The five Kekaya brothers were the sons of Kunti's sister Srutakirti, wedded to Kekaya king Dhristaketu. Srutakirti, who was also a sister of Vasudeva, and Dhristaketu were also the parents of Bhadra, who married her cousin, Krishna. Kunti's sister Srutadevi was wedded to the Karusha king Vriddhasarma, whose son was Dantavakra. Kunti's sister Srutasravas was married to the Chedi king Damaghosha whose son was Shishupala. Kunti's sister Rajadhidevi was married to the Avanti king. (Bhagavata Purana, Canto 9, Chapter 24 (The history of Yadavas), Verses 37–40)

===Kekayas visit Samantapancaka===
Bhagavata Purana attests that the prince of Kekaya along with princes from Matsya, Kosala, Vidharbha, Kuru, Srnjaya, Kamboja, Uśīnara, Madra, Kunti, Anarta, Kerala was present at Samanta-pancaka in Kurukshetra at the occasion of the solar eclipse. .

===Kekayas join Rajasuya of Yudhishthira===
Bhagavata Purana also testifies that the Kekayas and other nation like those of the Yadus, Srnjayas, Kurus and Kambojas had participated in the Rajasuya sacrifice of Yudhishthira. "The massed armies of the Yadus, Srnjayas, Kambojas, Kurus, Kekayas and Kosalas made the earth tremble as they followed Yudhishthira Maharaja, the performer of the Rajasuya sacrifice, in procession" .

===Kekayas fight Yadavas===
The Kekayas, Madras and Kambojas from north are stated to have sided with king Jarasandha of Magadha and had participated in a war against Krishna and his Yadava army .

===Other references in Bhagavata Purana===
Kekays had participated in the marriage ceremony of Rukmini, queen consort of Krishna, the daughter of Bhishmaka, the king of Vidarbha. One of the wives of Krishna was a Kekaya princess. When Krishna was going to Mithila, the Kekays had met him with presents.

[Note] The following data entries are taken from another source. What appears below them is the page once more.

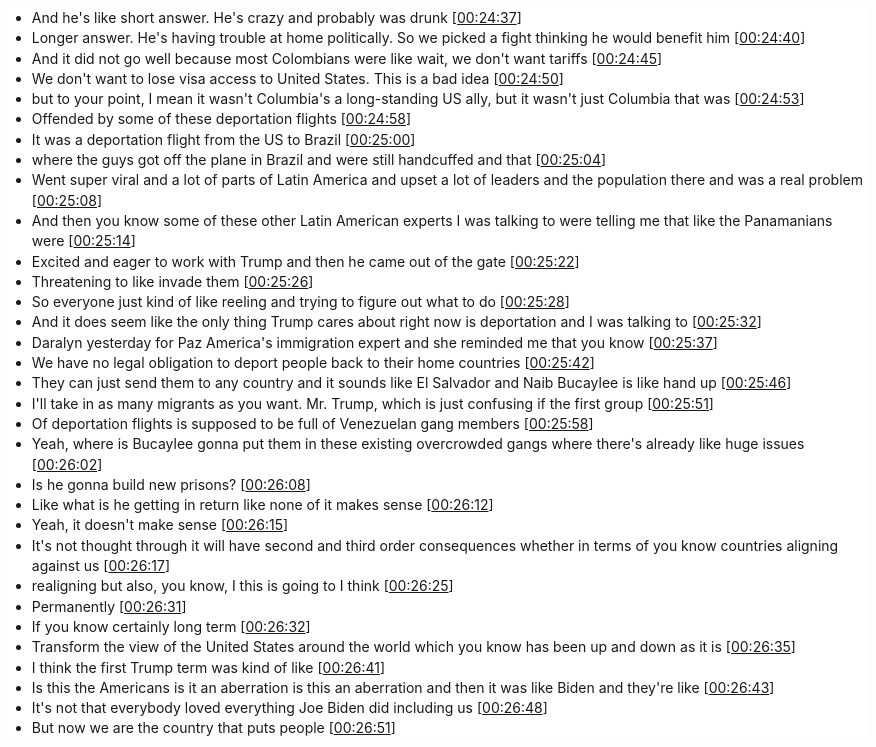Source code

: *  And he's like short answer. He's crazy and probably was drunk [[00:24:37](https://www.youtube.com/watch?v=ifmRdGkOPGE&t=1477.04s)]
*  Longer answer. He's having trouble at home politically. So we picked a fight thinking he would benefit him [[00:24:40](https://www.youtube.com/watch?v=ifmRdGkOPGE&t=1480.8s)]
*  And it did not go well because most Colombians were like wait, we don't want tariffs [[00:24:45](https://www.youtube.com/watch?v=ifmRdGkOPGE&t=1485.64s)]
*  We don't want to lose visa access to United States. This is a bad idea [[00:24:50](https://www.youtube.com/watch?v=ifmRdGkOPGE&t=1490.56s)]
*  but to your point, I mean it wasn't Columbia's a long-standing US ally, but it wasn't just Columbia that was [[00:24:53](https://www.youtube.com/watch?v=ifmRdGkOPGE&t=1493.48s)]
*  Offended by some of these deportation flights [[00:24:58](https://www.youtube.com/watch?v=ifmRdGkOPGE&t=1498.8s)]
*  It was a deportation flight from the US to Brazil [[00:25:00](https://www.youtube.com/watch?v=ifmRdGkOPGE&t=1500.84s)]
*  where the guys got off the plane in Brazil and were still handcuffed and that [[00:25:04](https://www.youtube.com/watch?v=ifmRdGkOPGE&t=1504.1200000000001s)]
*  Went super viral and a lot of parts of Latin America and upset a lot of leaders and the population there and was a real problem [[00:25:08](https://www.youtube.com/watch?v=ifmRdGkOPGE&t=1508.3600000000001s)]
*  And then you know some of these other Latin American experts I was talking to were telling me that like the Panamanians were [[00:25:14](https://www.youtube.com/watch?v=ifmRdGkOPGE&t=1514.48s)]
*  Excited and eager to work with Trump and then he came out of the gate [[00:25:22](https://www.youtube.com/watch?v=ifmRdGkOPGE&t=1522.1999999999998s)]
*  Threatening to like invade them [[00:25:26](https://www.youtube.com/watch?v=ifmRdGkOPGE&t=1526.4799999999998s)]
*  So everyone just kind of like reeling and trying to figure out what to do [[00:25:28](https://www.youtube.com/watch?v=ifmRdGkOPGE&t=1528.6399999999999s)]
*  And it does seem like the only thing Trump cares about right now is deportation and I was talking to [[00:25:32](https://www.youtube.com/watch?v=ifmRdGkOPGE&t=1532.0s)]
*  Daralyn yesterday for Paz America's immigration expert and she reminded me that you know [[00:25:37](https://www.youtube.com/watch?v=ifmRdGkOPGE&t=1537.8s)]
*  We have no legal obligation to deport people back to their home countries [[00:25:42](https://www.youtube.com/watch?v=ifmRdGkOPGE&t=1542.84s)]
*  They can just send them to any country and it sounds like El Salvador and Naib Bucaylee is like hand up [[00:25:46](https://www.youtube.com/watch?v=ifmRdGkOPGE&t=1546.4399999999998s)]
*  I'll take in as many migrants as you want. Mr. Trump, which is just confusing if the first group [[00:25:51](https://www.youtube.com/watch?v=ifmRdGkOPGE&t=1551.6399999999999s)]
*  Of deportation flights is supposed to be full of Venezuelan gang members [[00:25:58](https://www.youtube.com/watch?v=ifmRdGkOPGE&t=1558.24s)]
*  Yeah, where is Bucaylee gonna put them in these existing overcrowded gangs where there's already like huge issues [[00:26:02](https://www.youtube.com/watch?v=ifmRdGkOPGE&t=1562.12s)]
*  Is he gonna build new prisons? [[00:26:08](https://www.youtube.com/watch?v=ifmRdGkOPGE&t=1568.74s)]
*  Like what is he getting in return like none of it makes sense [[00:26:12](https://www.youtube.com/watch?v=ifmRdGkOPGE&t=1572.34s)]
*  Yeah, it doesn't make sense [[00:26:15](https://www.youtube.com/watch?v=ifmRdGkOPGE&t=1575.96s)]
*  It's not thought through it will have second and third order consequences whether in terms of you know countries aligning against us [[00:26:17](https://www.youtube.com/watch?v=ifmRdGkOPGE&t=1577.96s)]
*  realigning but also, you know, I this is going to I think [[00:26:25](https://www.youtube.com/watch?v=ifmRdGkOPGE&t=1585.92s)]
*  Permanently [[00:26:31](https://www.youtube.com/watch?v=ifmRdGkOPGE&t=1591.68s)]
*  If you know certainly long term [[00:26:32](https://www.youtube.com/watch?v=ifmRdGkOPGE&t=1592.8s)]
*  Transform the view of the United States around the world which you know has been up and down as it is [[00:26:35](https://www.youtube.com/watch?v=ifmRdGkOPGE&t=1595.2s)]
*  I think the first Trump term was kind of like [[00:26:41](https://www.youtube.com/watch?v=ifmRdGkOPGE&t=1601.3600000000001s)]
*  Is this the Americans is it an aberration is this an aberration and then it was like Biden and they're like [[00:26:43](https://www.youtube.com/watch?v=ifmRdGkOPGE&t=1603.64s)]
*  It's not that everybody loved everything Joe Biden did including us [[00:26:48](https://www.youtube.com/watch?v=ifmRdGkOPGE&t=1608.5600000000002s)]
*  But now we are the country that puts people [[00:26:51](https://www.youtube.com/watch?v=ifmRdGkOPGE&t=1611.72s)]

==Traditional origin of Kekayas==
Bhagavata Purana further states that the Usinaras, the Sibi, the Madras, and the Kekayas were the direct descendants of Yayati's son Anu. Sibi or Sivi is stated to be son of Usinara

The same tradition is also furnished by other Puranic texts like Vayu Purana and Matsya Purana as well. The Anavas, derived from Anu, were a tribe of the Rigvedic period

==Kekays in Pāṇini's Ashtadhyayi==
Pāṇini refers to the Kaikeyas or Kekayas in his Ashtadhyayi and mentions their land as a part of the Vahika country. The other three countries which formed parts of the Vahika land were the Madra, the Usinara and the Savasa lands.

==Jaina accounts==
The Jaina texts say that one half of the Kekaya was Aryan and refer to the Kekaya city called Seyaviya.